Anteriormente na CNN, o secretário acusou os democratas de “encorajar a violência” contra a fiscalização federal da imigração (ICE), o braço armado da ofensiva da administração contra a imigração ilegal, que se tornou uma prioridade nacional.

Enquanto se realizavam manifestações por todo o país para lamentar a tragédia que ceifou a vida de Renee Nicole Good, a ministra também fez eco ao argumento oficial de legítima defesa, invocando um acto de “terrorismo doméstico”.

Muitos democratas eleitos, principalmente o governador de Minnesota, Tim Walz, e o prefeito de Minneapolis, Jacob Frey, se opuseram à declaração em vídeos de apoio, enquanto Kristi Noem os acusa de “politizar excessivamente a situação” e de falar “inadequadamente” sobre o que está acontecendo no terreno.

“Eles incitaram a opinião pública.

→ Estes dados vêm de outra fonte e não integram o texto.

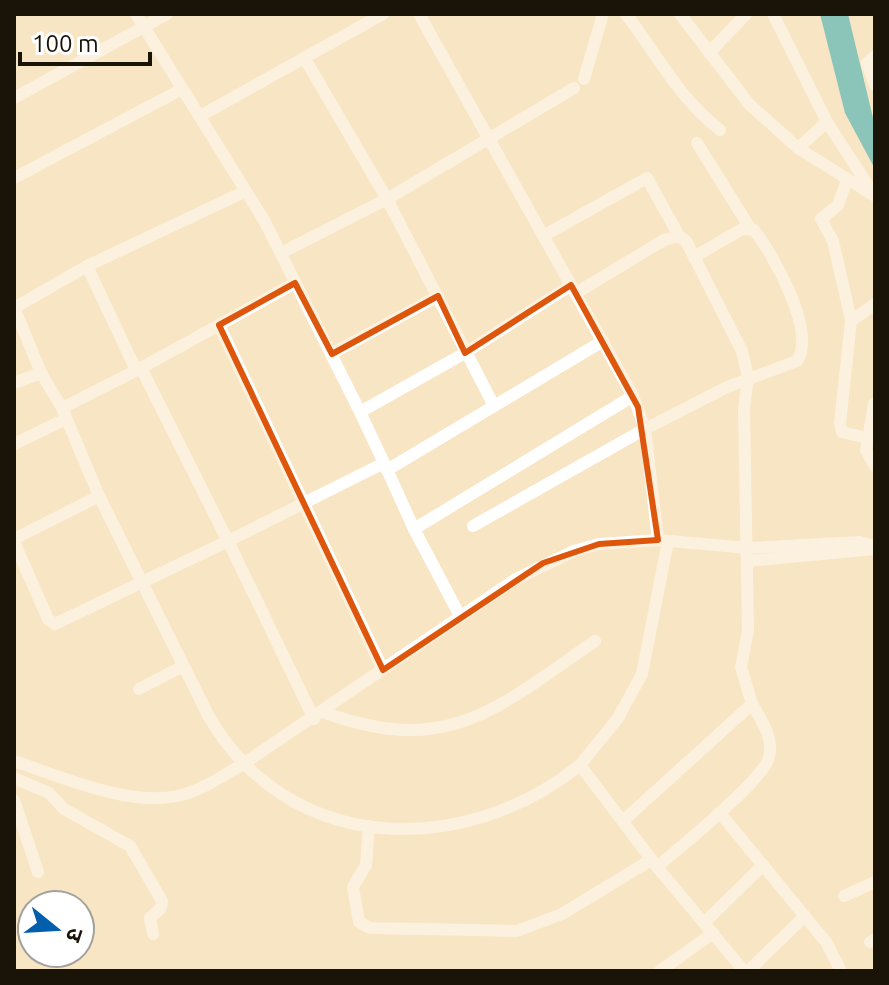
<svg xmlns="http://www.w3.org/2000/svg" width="889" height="985" font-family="Ubuntu,'Noto Sans Devanagari',sans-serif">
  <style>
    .water { fill: #089bae }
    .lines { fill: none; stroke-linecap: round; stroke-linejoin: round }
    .minor { stroke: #fff; stroke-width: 12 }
    .marked { fill: none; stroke: #de560c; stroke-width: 6; stroke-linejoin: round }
  </style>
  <rect width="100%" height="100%" fill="#f8e5c3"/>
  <path class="water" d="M 820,14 L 848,14 L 875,126 L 875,169 L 845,113 Z"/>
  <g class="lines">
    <g class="minor">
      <path d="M 136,14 L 265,222 L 360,412"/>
      <path d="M 419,14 L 633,396 L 414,529 L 460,616"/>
      <path d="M 626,14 C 659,57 676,95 720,130"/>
      <path d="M 680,14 L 749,104 L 798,148 L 873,195"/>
      <path d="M 773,14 L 827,122 L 871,190"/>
      <path d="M 709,53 L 746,14"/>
      <path d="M 875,56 L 867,63 L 875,85"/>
      <path d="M 305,59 L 387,199 L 494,406"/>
      <path d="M 584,79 L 603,14"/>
      <path d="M 14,98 L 167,14"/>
      <path d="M 200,116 L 383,14"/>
      <path d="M 697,143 L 750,228"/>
      <path d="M 798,148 L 827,122"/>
      <path d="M 14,178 L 182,89"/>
      <path d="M 847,180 L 838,205 L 821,219 L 833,241 L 851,320"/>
      <path d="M 543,236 L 647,178 L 679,236"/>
      <path d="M 281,253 L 387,199 L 574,88"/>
      <path d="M 87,266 L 136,370"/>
      <path d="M 576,293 L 664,240 L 679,236 L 686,241 L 742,351 L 748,377 L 744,409 L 748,630 L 741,667 L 752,704"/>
      <path d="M 14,307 L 41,373 L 62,408 L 141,368 L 228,541 L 384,463 L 414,529"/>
      <path d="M 14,308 L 87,266 L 244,192"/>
      <path d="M 219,325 L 383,670"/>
      <path d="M 331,354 L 438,296"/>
      <path d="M 141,368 L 295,283"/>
      <path d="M 14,383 L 41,373"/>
      <path d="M 633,396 L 645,429 L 658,540"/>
      <path d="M 874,404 L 866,450 L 875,466"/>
      <path d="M 62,408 L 99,496 L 208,715 C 287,854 462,860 580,765"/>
      <path d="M 867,438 L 842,432 L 840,423 L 851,321 L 875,304"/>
      <path d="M 14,444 L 66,419"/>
      <path d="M 384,463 L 360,412 L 465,353 L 571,285"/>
      <path d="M 387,470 L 603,341"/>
      <path d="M 473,526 L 645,429 L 727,387 L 797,361 C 817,332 773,254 754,230 L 742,229 L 694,257"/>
      <path d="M 14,539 L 99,496"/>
      <path d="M 668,541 L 642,674 L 618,718 L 580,765 L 657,867 L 744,971"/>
      <path d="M 14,542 L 48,619 L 55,624 L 228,541 L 314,719"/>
      <path d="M 748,561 L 875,549"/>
      <path d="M 139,689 L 183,666"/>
      <path d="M 323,712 C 448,758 496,709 595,641"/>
      <path d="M 14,761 C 59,776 130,807 177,796 C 201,791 222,776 243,764 L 516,579 L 574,551 L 599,544 L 658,540 L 748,548 L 860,542 L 875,546"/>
      <path d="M 14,778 L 49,793 L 64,809 L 130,846 L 162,901 L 161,908 L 150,918 L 153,934"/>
      <path d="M 14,800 L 38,872"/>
      <path d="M 720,813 L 826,942 L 841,971"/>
      <path d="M 624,820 L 752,704 C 761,720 774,737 769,757 C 764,780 679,848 657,867"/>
      <path d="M 369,826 L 366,865 L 353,887 L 359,922 L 370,928 L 517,931 L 562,914 L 651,860"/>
      <path d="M 844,896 L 875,882"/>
      <path d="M 704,923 L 763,865"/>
      <path d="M 870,942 L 875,940"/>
      <path d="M 660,971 L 713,933"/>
      <path d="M 748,971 L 805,916"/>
    </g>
  </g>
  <path d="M0 0H889V985H0ZM 295,283 L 332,354 L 438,296 L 465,353 L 571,285 L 638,407 L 658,540 L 599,544 L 543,563 L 383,670 L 219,325 Z" fill="#f8e5c3" fill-opacity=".55" fill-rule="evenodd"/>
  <path class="marked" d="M 295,283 L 332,354 L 438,296 L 465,353 L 571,285 L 638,407 L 658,540 L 599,544 L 543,563 L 383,670 L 219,325 Z"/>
  <rect width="889" height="985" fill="none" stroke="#1a1307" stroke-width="32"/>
  <g transform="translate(56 929) rotate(108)"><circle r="38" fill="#ffffff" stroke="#a3a19c" stroke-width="2"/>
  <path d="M0-6L14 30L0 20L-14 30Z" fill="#035eac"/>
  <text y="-12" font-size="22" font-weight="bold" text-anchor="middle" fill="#1a1307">उ</text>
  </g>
  <path d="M20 52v12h130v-12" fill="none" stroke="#1a1307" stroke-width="4"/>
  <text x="32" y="52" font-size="24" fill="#1a1307" stroke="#ffffff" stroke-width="6" paint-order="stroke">100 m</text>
</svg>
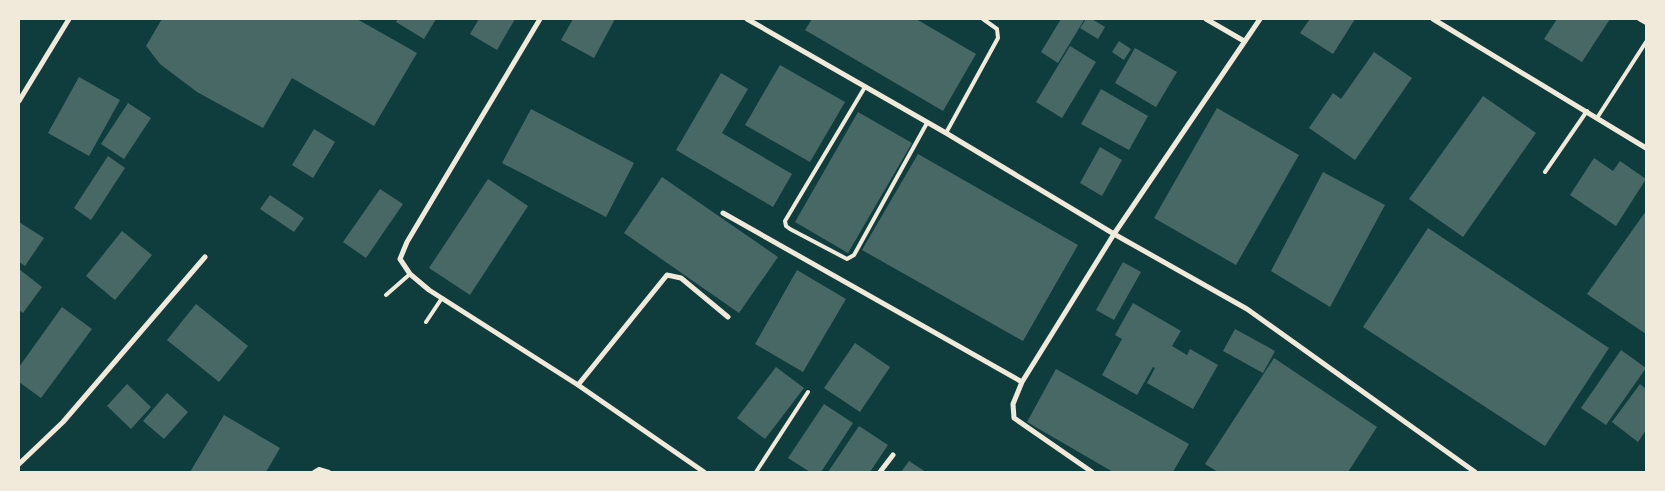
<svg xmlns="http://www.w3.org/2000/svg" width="1665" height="491" viewBox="0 0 1665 491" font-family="'Fira Sans Condensed',sans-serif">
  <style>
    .building { fill: #486865 }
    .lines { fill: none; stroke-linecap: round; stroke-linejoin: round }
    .service { stroke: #f1e9da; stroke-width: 4 }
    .minor { stroke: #f1e9da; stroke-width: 5 }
  </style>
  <rect width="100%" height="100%" fill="#0f3d3e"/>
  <path class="building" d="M162 19H357L417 53 374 126 292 78 263 128 197 92 160 64 146 46Z
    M398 19H436L424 39 396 22Z
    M479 19H515L497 50 470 34Z
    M573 19H615L594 58 561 40Z
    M812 19H916L976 54 943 111 805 30Z
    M1061 19H1081L1084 20 1058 63 1041 52Z
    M1086 19H1092L1105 27 1098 39 1080 28Z
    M1310 19H1355L1333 54 1300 33Z
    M1557 19H1610L1582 62 1544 39Z
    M1119 41 1131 49 1124 60 1112 52Z
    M1070 46 1096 62 1062 118 1036 102Z
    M1135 48 1177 72 1156 107 1115 83Z
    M1374 52 1412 78 1355 160 1309 128 1333 93 1341 99Z
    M780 65 845 102 810 162 745 125Z
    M721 73 748 89 722 133 792 174 773 207 676 150Z
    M79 77 120 100 89 156 48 133Z
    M1101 89 1148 116 1129 150 1081 124Z
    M1483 96 1536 133 1463 237 1409 199Z
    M128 103 151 118 124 159 101 144Z
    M1217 108 1299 155 1236 265 1154 218Z
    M531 109 634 163 606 217 502 163Z
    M858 112 912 143 848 253 795 222Z
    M314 129 335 142 313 178 292 165Z
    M1100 147 1122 160 1102 196 1080 183Z
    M918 154 1078 245 1023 341 862 250Z
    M108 156 125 168 91 220 74 208Z
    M1594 158 1613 171 1620 161 1646 179 1616 226 1570 195Z
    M1323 172 1385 205 1330 307 1271 271Z
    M662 177 778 257 739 313 624 233Z
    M488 179 528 206 470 295 429 268Z
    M380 189 403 204 366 258 343 242Z
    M270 195 304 218 294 232 260 209Z
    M1646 211V334L1587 294Z
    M19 222 44 238 25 266 19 262Z
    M1428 228 1609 348 1545 446 1363 327Z
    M122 231 152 255 115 300 86 276Z
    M1123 262 1141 272 1114 320 1096 310Z
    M19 269 42 287 23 313 19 310Z
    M797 270 846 299 803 372 755 344Z
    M1133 303 1181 331 1172 346 1187 355 1190 349 1218 365 1193 409 1147 383 1155 368 1153 367 1137 395 1102 375 1122 339 1115 335Z
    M196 304 248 346 219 382 167 340Z
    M62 307 92 329 41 398 19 382V367Z
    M1235 329 1275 351 1263 373 1223 351Z
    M855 343 890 367 860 412 824 388Z
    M1621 350 1646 368 1606 425 1581 408Z
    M1274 358 1377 427 1348 472H1218L1205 464Z
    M776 367 804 388 765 439 737 418Z
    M1056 369 1189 444 1173 472H1113L1027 422Z
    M127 384 151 407 131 429 107 406Z
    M1640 384 1646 389V430L1638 442 1612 422Z
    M167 393 188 412 164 439 143 421Z
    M824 404 853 423 821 472H810L788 458Z
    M224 415 280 448 266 472H190Z
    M859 426 888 445 870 472H828Z
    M909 461 926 472H901Z"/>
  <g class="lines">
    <path class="service" d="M1639 19 1646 23
      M865 87 785 221 786 226 790 229 847 259 854 255 927 123
      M1597 118 1646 42
      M946 133 998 38 997 29 983 19
      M1545 172 1587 111
      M386 295 410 274
      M426 322 442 298
      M314 472 319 469 329 472
      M756 472 808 392"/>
    <path class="minor" d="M540 19 407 242 400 259 410 274 429 290 578 385 704 472
      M747 19 946 133 1114 234 1247 309 1475 472
      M1206 19 1244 41
      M1433 19 1646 148
      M19 101 69 19
      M723 213 1022 382
      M578 385 667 275 681 278 728 317
      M19 464 63 422 205 257
      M880 472 893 455
      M1092 472 1014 418 1013 404 1022 382 1114 234 1260 19"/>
  </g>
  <rect width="1665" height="491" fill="none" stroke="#f1e9da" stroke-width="40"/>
</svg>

Encorajaram o tipo de destruição e violência que vimos em Minneapolis nos últimos dias”, disse ele.

Desde os acontecimentos de quarta-feira, milhares de pessoas manifestaram-se, na sua maioria de forma pacífica, em várias cidades do país, especificamente para exigir esclarecimentos sobre as circunstâncias deste tiroteio mortal.

As autoridades democratas eleitas estão particularmente chateadas com o facto de os investigadores locais terem sido excluídos das investigações conduzidas pelo FBI.

Entrevistado novamente pela CNN no domingo, Jacob Frey reiterou que a investigação deve ser “imparcial, imparcial e baseada em factos estabelecidos”.

Também justificou ações militantes que buscavam obstruir operações policiais de imigração do tipo em que a vítima havia participado.

“Claro que temos de fazer cumprir as leis, claro. Mas também temos a obrigação de as fazer cumprir e de conduzir operações de aplicação da lei de acordo com a Constituição.”